Castro (Compressible Astrophysics): An adaptive mesh, astrophysical compressible (radiation-, magneto-) hydrodynamics simulation code for massively parallel CPU and GPU architectures.
http://amrex-astro.github.io/Castro
Other
299 stars 97 forks source link

Issues with running things on GPU in Perlmutter #2288

Closed zhichen3 closed 1 year ago

zhichen3 commented 1 year ago

Trying to run some problems using GPU in perlmutter.

However, the output file says that I'm stuck at initializing rate table, and stops due to time limit. The content in the output file is something like:

Initializing CUDA...
CUDA initialized with 1 GPU per MPI rank; 64 GPU(s) used in total
MPI initialized with 64 MPI processes
MPI initialized with thread support level 3
AMReX (22.09-18-g3e5cc7780280) initialized

Starting run at 05:31:02 UTC on 2022-10-29.
Successfully read inputs file ... 

Castro git describe: 22.09-3-g41697201c
AMReX git describe: 22.09-18-g3e5cc7780
Microphysics git describe: 22.09

reading extern runtime parameters ...

 Initializing rate table
slurmstepd: error: *** STEP 3515755.0 ON nid001025 CANCELLED AT 2022-10-29T07:31:00 DUE TO TIME LIMIT ***
slurmstepd: error: *** JOB 3515755 ON nid001025 CANCELLED AT 2022-10-29T07:31:00 DUE TO TIME LIMIT ***

Then I tried to run cuda-memcheck with the executable. I see a warning/error message saying: ========= Program hit CUDA_ERROR_INVALID_VALUE (error 1) due to "invalid argument" on CUDA API call to cuPointerGetAttribute. But, it is actually doing calculations because I see that it is initializing grids and other stuff.

Then I tried to test cuda-memcheck on the Sedov problem executable, and have the same error message of CUDA_ERROR_INVALID_VALUE. But, I was able to just run the executable and run things nicely according to the output file.

zhichen3 commented 1 year ago

I also tried setting network.use_tables = 0. But it still doesn't seem to work.

zingale commented 1 year ago

can you update to the latest versions of AMReX, Castro, and Microphysics and try again?

zingale commented 1 year ago

also, what is the name of the inputs file you are using?

zhichen3 commented 1 year ago

I'll try again, I'm using inputs_He/inputs.He.1000Hz

zingale commented 1 year ago

I can reproduce this.

If I turn off the rate tables, it hangs on

reading extern runtime parameters ...

So I think that's actually where the problem lies.

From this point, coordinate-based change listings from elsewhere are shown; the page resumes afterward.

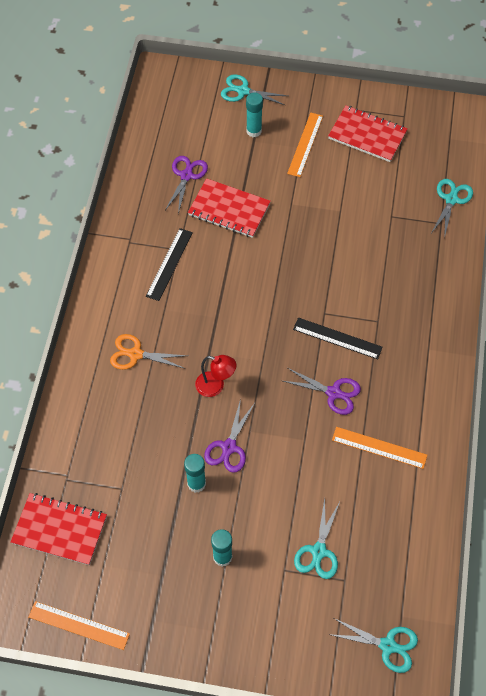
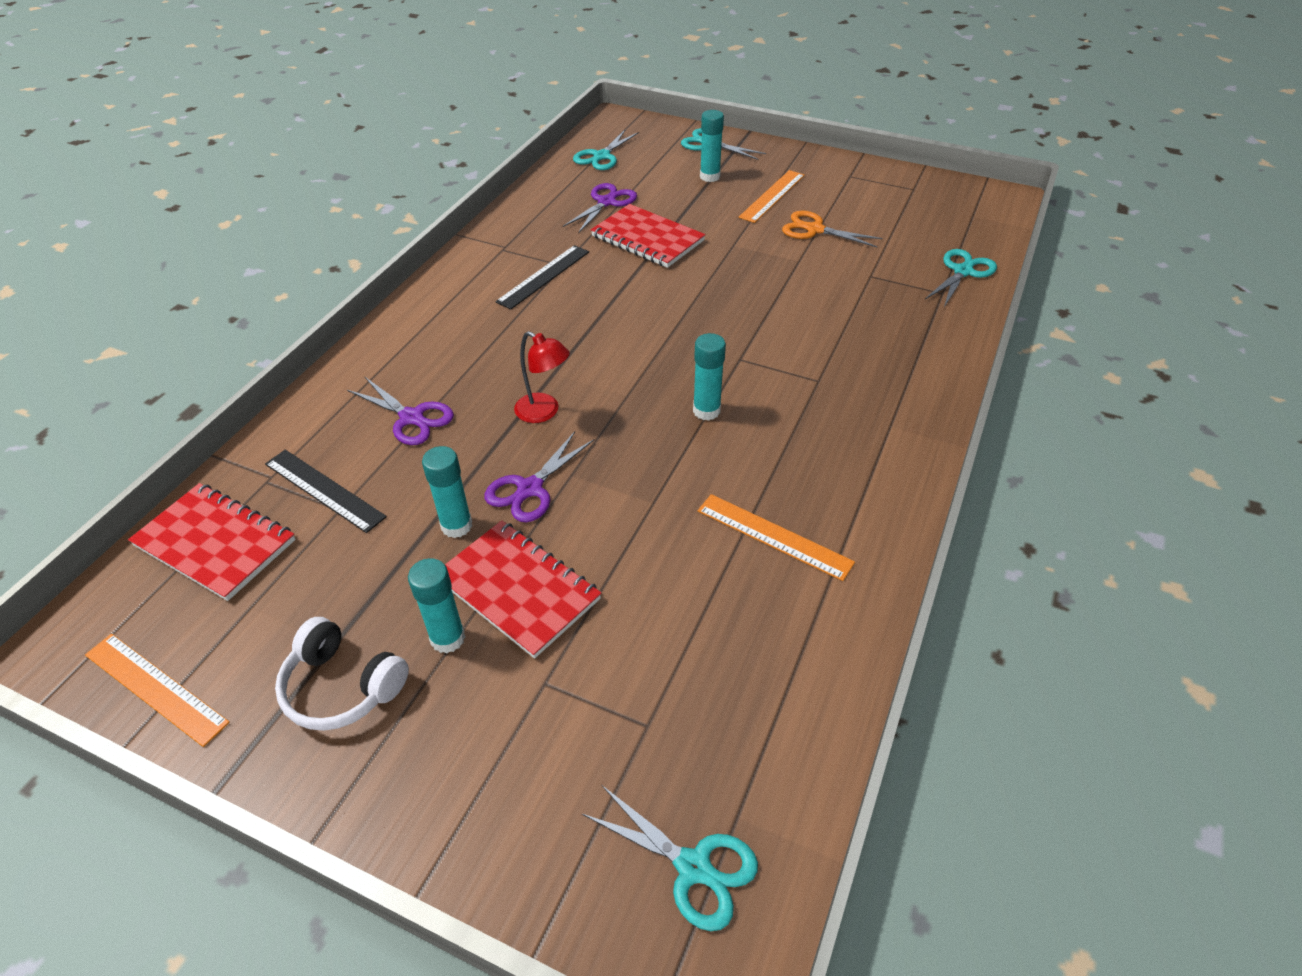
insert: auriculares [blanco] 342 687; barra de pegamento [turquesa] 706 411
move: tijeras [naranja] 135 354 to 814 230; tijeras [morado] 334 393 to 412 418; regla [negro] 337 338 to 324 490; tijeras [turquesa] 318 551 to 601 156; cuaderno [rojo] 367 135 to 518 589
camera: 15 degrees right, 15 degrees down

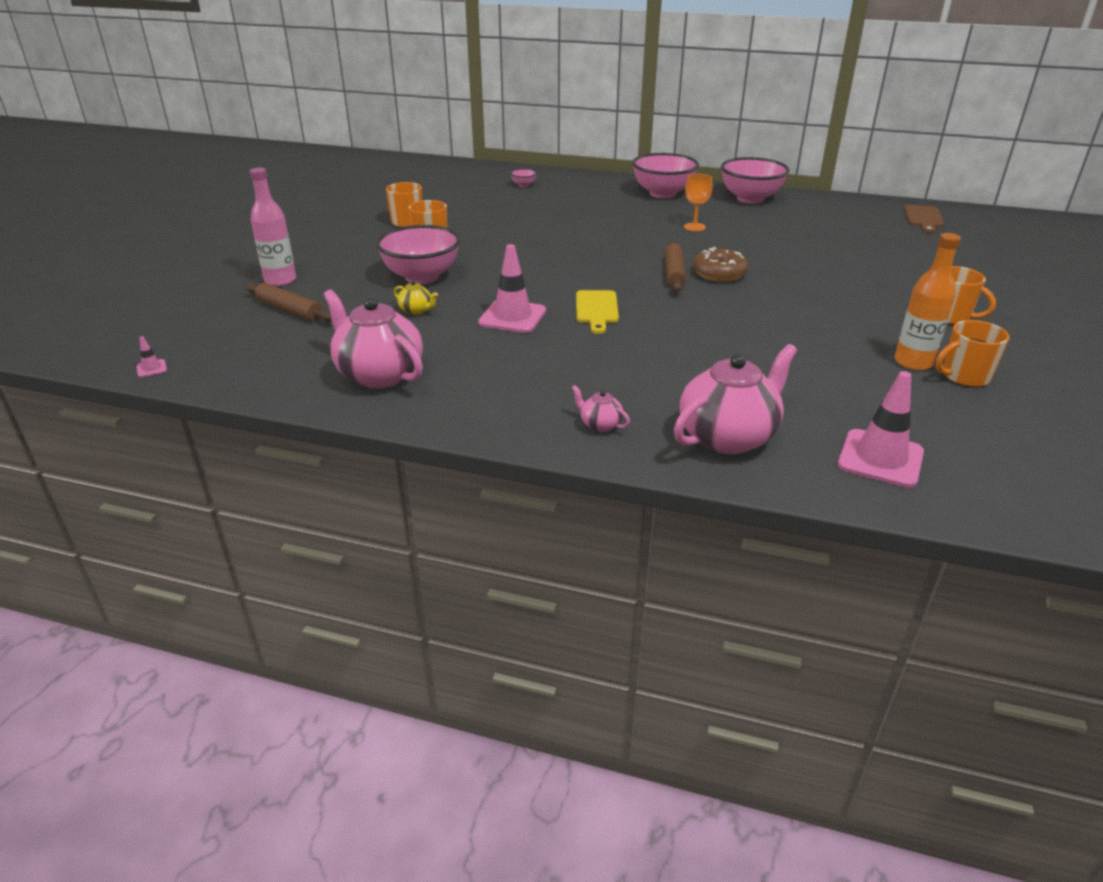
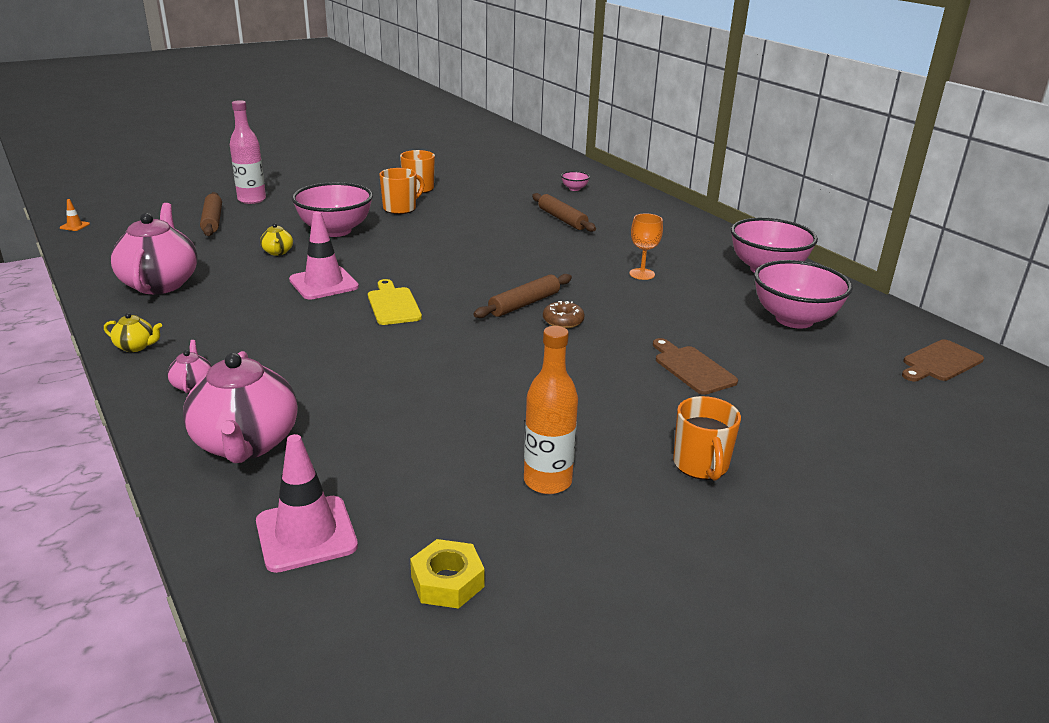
delete: taza [naranja] 964 377
insert: tetera [amarillo] 136 346; tuerca [amarillo] 447 581; rodillo [marrón] 562 219; tabla de cortar [marrón] 692 368
move: cuenco [rosa] 663 194 to 794 319
recolor: cono de tráfico [rosa] 151 368 to cono de tráfico [naranja] 75 226
rotate: tabla de cortar [amarillo] 597 309 = 393 304 120 degrees clockwise; tetera [rosa] 728 436 = 246 444 75 degrees clockwise
resize: rosquilla [marrón] 719 274 = 563 321 x0.66
camera: 40 degrees right, 5 degrees down

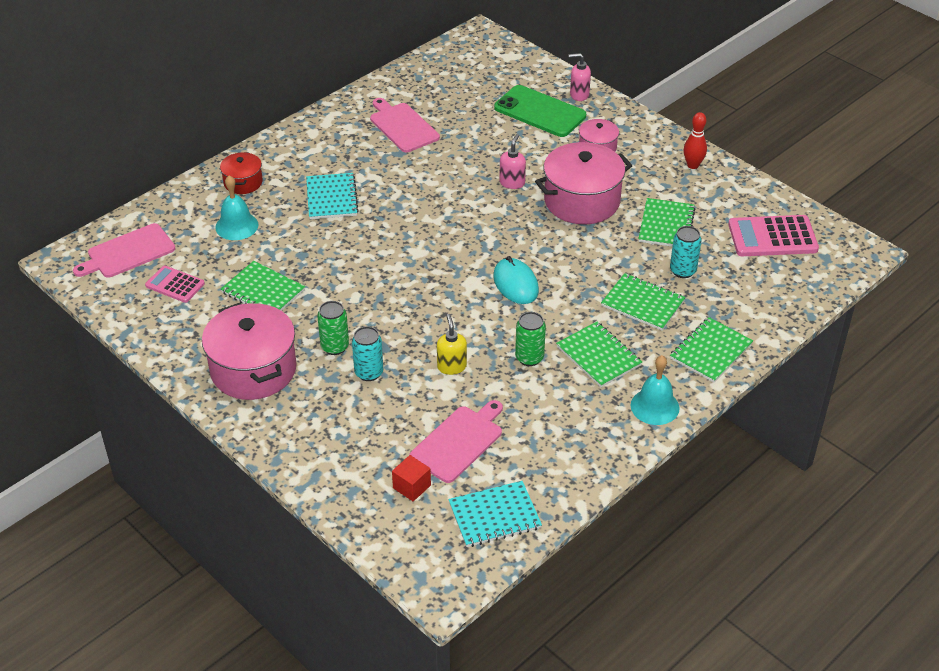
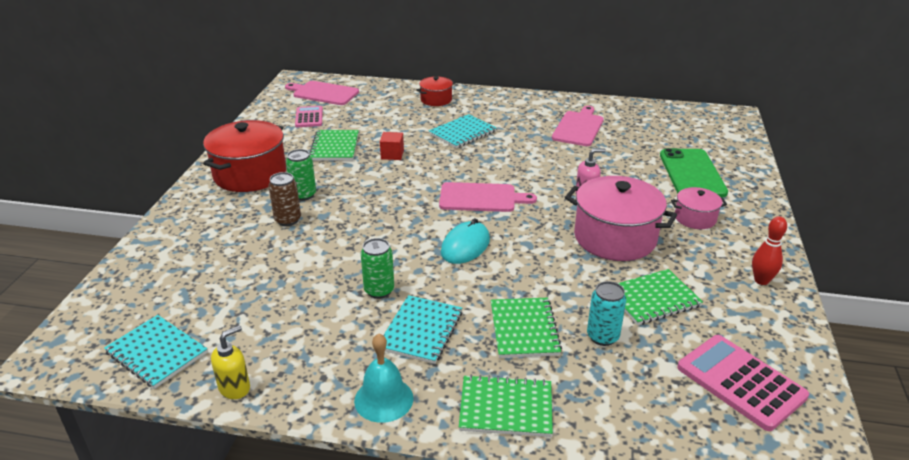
delete: campana [turquesa] 236 226; dispensador de jabón [rosa] 579 95
move: cubo [rojo] 411 486 to 392 154; tabla de cortar [rosa] 459 442 to 481 198; dispensador de jabón [amarillo] 451 366 to 235 388
recolor: olla [rosa] 253 369 to olla [rojo] 250 174; lata [turquesa] 369 373 to lata [marrón] 288 220; cuaderno [verde] 598 356 to cuaderno [turquesa] 421 331
camera: 55 degrees right, 10 degrees down

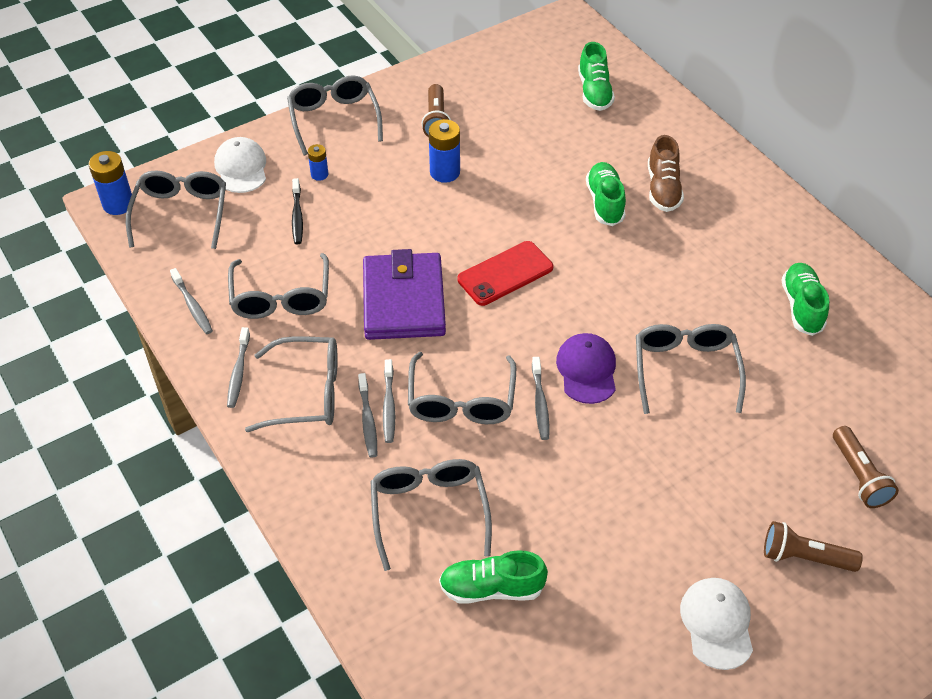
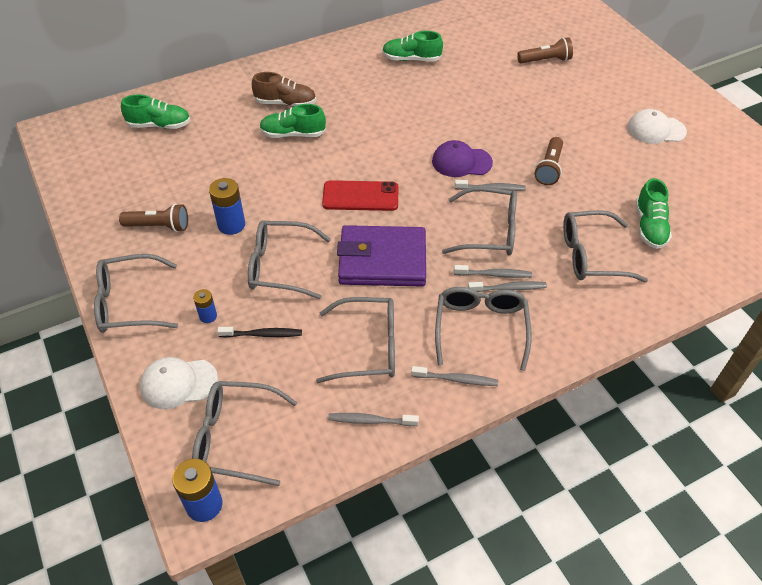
move: gafas [gris] 685 370 to 280 266; lámpara de mano [marrón] 804 557 to 549 168
rotate: cepillo de dientes [gris] 192 306 = 370 421 150 degrees counterclockwise; móvil [rojo] 505 273 = 360 196 60 degrees counterclockwise
camera: 85 degrees left, 0 degrees up

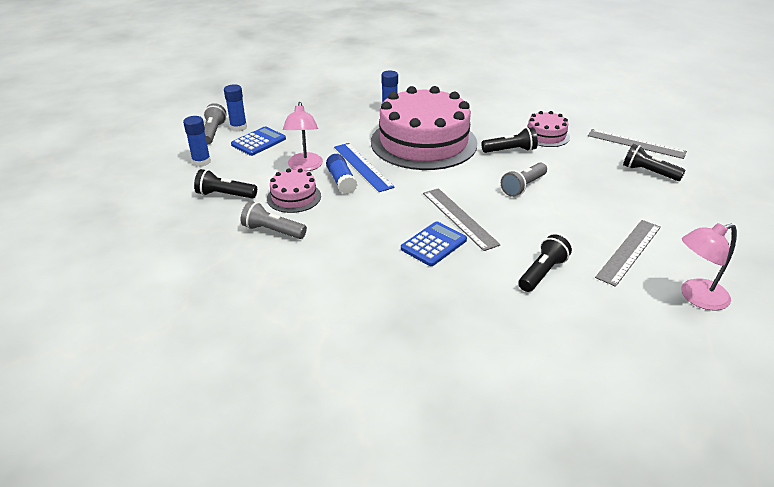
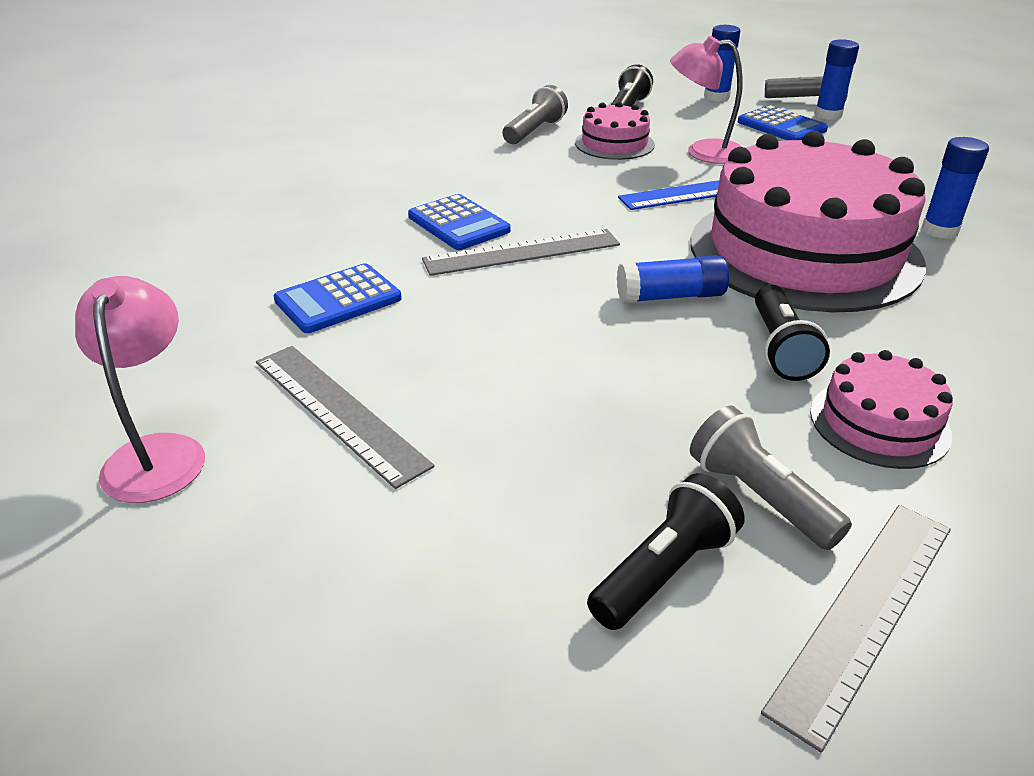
move: barra de pegamento [azul] 341 181 to 670 296; lámpara de mano [gris] 523 186 to 759 497
replace: lámpara de mano [negro] 542 273 to calculadora [azul] 338 300
camera: 100 degrees right, 0 degrees up

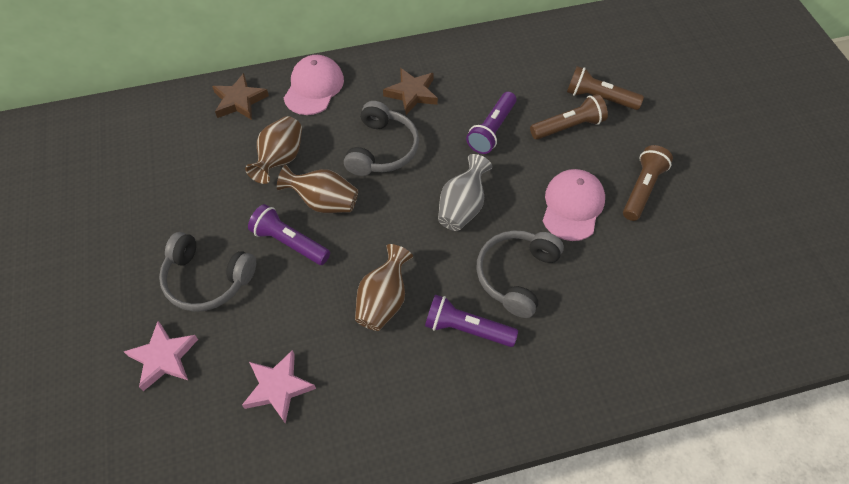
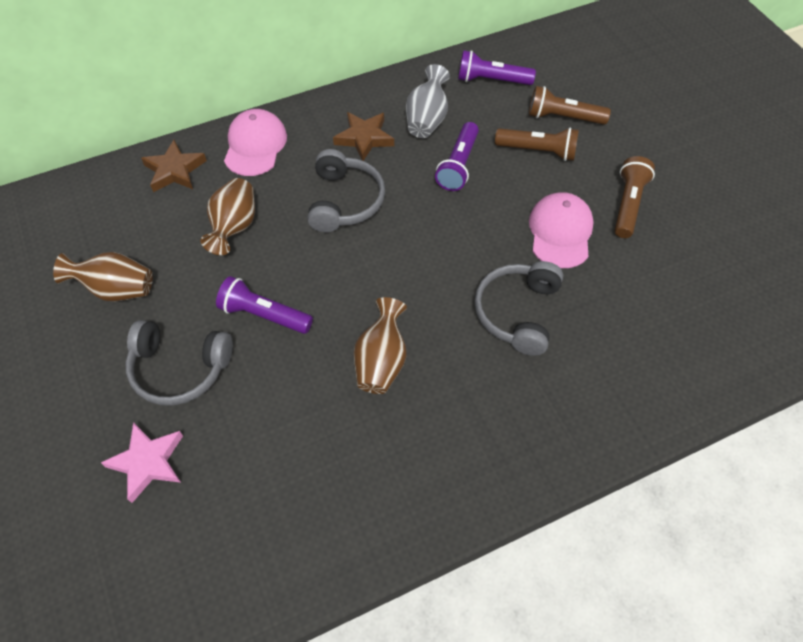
delete: estrella [rosa] 278 387
move: florero [marrón] 324 202 to 116 289; lámpara de mano [morado] 466 329 to 491 80; florero [gris] 462 207 to 427 119
rotate: lámpara de mano [marrón] 568 127 = 538 151 45 degrees clockwise
camera: 10 degrees left, 0 degrees up

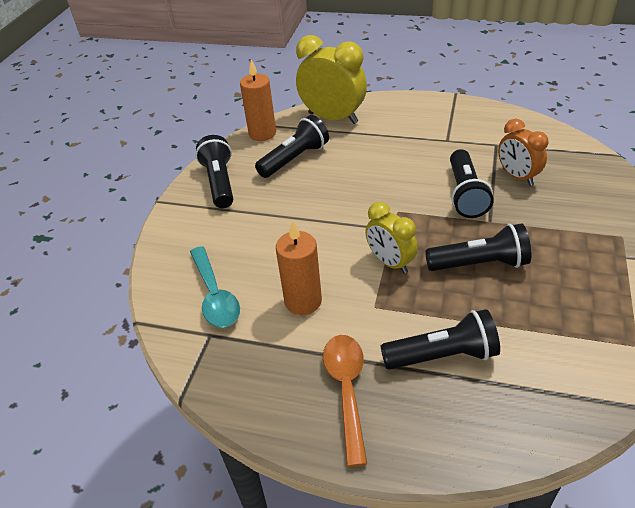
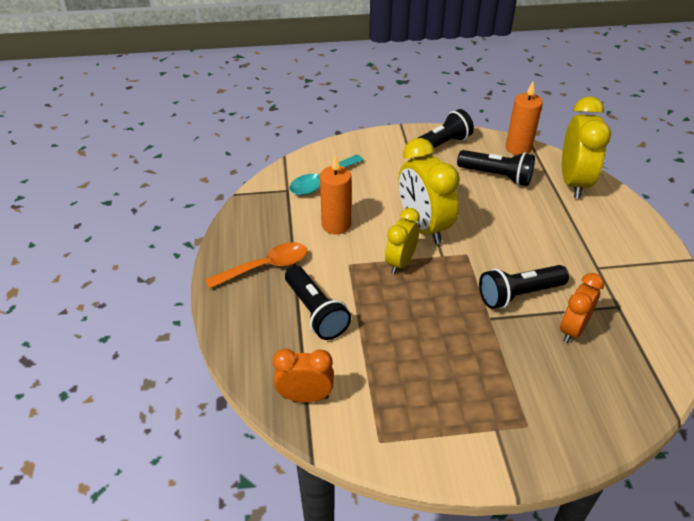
delete: lámpara de mano [negro] 480 264
insert: despertador [naranja] 305 396; despertador [amarillo] 423 227
camera: 65 degrees right, 0 degrees up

zingale commented 1 year ago

note: the problem is still there all the way back for version 22.06 (haven't tried earlier)

zingale commented 1 year ago

The problem seems to be in eos_init()

If I add prints in Castro_setup.cpp, I get past read_params(), extern_init(), init_prob_parameters(), network_init()

zingale commented 1 year ago

this issue is the broadcast of the helmeos table:

Commenting out:

    amrex::ParallelDescriptor::Bcast(&f[0][0][0],    9 * imax * jmax);
    amrex::ParallelDescriptor::Bcast(&dpdf[0][0][0], 4 * imax * jmax);
    amrex::ParallelDescriptor::Bcast(&ef[0][0][0],   4 * imax * jmax);
    amrex::ParallelDescriptor::Bcast(&xf[0][0][0],   4 * imax * jmax);

and doing the read on all procs makes things work.

Going to close this issue and open one in Microphysics to handle a proper fix.